Thursday, December 17, 2009

Congratulations on Jumping Most of Those School Busses!

Attentive readers might remember a story about being shot out of a cannon some time earlier. This is completely unrelated. Today is all about temping and trying to make it.

Today you’re a daredevil. Normally you work in office environments, but you know how it goes. You go where the agency tells you to. It’s how you pay your rent. So tomorrow you’re going to drive out past the Reno city limits to a monster truck rally where a safety supervisor named Bruno will hand you a helmet and ask if you know how to ride a motorcycle. You’ll lie and tell him you do.

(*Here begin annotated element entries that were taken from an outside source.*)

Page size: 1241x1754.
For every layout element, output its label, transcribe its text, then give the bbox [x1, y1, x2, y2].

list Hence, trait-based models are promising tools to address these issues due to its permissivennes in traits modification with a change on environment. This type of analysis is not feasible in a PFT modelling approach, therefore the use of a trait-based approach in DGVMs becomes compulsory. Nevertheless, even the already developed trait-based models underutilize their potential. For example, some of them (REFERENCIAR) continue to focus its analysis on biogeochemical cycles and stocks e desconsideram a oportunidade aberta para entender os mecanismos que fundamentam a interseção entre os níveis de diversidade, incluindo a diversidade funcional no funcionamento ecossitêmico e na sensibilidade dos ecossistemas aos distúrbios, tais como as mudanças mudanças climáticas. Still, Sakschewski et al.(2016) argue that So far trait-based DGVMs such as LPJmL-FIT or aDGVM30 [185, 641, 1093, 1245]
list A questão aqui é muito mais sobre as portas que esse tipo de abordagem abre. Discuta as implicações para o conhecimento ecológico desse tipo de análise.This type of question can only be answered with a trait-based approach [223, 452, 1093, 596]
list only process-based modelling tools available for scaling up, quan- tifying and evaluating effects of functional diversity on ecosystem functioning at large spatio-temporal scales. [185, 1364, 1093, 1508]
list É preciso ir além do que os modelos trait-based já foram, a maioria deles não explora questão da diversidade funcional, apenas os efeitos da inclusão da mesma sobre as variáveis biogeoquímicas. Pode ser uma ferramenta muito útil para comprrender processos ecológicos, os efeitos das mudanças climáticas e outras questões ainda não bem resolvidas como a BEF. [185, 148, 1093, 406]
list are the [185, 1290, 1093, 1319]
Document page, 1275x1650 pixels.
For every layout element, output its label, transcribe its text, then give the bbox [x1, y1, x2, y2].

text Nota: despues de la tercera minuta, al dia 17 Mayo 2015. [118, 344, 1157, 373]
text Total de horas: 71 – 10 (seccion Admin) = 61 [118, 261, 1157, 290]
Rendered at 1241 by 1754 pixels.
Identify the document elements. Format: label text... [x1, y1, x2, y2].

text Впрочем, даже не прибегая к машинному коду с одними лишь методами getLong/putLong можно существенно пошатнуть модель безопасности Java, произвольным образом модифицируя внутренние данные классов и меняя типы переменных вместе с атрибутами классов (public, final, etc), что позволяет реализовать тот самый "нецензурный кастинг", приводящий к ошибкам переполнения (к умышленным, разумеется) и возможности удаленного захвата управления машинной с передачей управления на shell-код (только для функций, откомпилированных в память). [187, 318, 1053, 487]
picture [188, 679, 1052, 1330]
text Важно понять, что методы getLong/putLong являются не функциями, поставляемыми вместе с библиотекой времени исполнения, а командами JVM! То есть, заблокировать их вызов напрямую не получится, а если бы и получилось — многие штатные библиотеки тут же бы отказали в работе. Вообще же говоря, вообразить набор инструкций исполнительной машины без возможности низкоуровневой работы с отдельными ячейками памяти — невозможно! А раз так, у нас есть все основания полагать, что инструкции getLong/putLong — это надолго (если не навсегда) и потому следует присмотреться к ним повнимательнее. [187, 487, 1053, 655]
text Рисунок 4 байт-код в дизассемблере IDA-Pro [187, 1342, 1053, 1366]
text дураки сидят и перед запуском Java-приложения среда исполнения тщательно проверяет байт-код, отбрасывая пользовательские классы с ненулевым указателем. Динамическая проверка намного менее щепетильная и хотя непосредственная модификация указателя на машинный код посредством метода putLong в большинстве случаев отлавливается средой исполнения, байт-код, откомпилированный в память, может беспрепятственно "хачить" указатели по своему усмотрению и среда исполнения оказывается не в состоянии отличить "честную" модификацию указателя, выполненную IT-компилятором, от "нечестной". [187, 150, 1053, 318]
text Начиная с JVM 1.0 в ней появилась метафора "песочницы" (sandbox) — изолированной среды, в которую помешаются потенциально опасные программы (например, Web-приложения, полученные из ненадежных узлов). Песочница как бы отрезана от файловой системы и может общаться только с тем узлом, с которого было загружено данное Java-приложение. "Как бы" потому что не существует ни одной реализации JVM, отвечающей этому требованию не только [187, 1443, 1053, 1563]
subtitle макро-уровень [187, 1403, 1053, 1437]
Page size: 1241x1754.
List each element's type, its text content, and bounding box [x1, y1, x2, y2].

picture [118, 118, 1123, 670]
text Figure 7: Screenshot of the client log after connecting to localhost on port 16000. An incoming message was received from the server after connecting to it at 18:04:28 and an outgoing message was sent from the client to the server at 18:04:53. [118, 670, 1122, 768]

Once you’re on the bike you’ll take it around a few turns and it won’t actually be as hard as you thought it would be. You’ll actually feel pretty confident when they raise your platform to the top of the ramp and finally tell you what your assignment is for the day.

So when you redline the throttle heading towards the jump and you don’t pass third gear on the way down you won’t be thinking about whether or not you have enough energy to reach the other side of the jump. You’ll just be thinking about that paycheck and whether or not the agency will cover you if you’re injured.

In the end this will lead to you smacking face first into the side of one of the buses and slipping a disk when the bike carries your legs in front of your body before tearing away your pants and most of your dignity to the crowd’s wild cheers. The agency won’t pay any of your medical costs, although they will give you $48 for the four hours you worked. Unfortunately, since you didn’t make the jump they won’t be calling you again for a while.

Sorry about that, but Congratulations on Jumping Most of Those School Busses!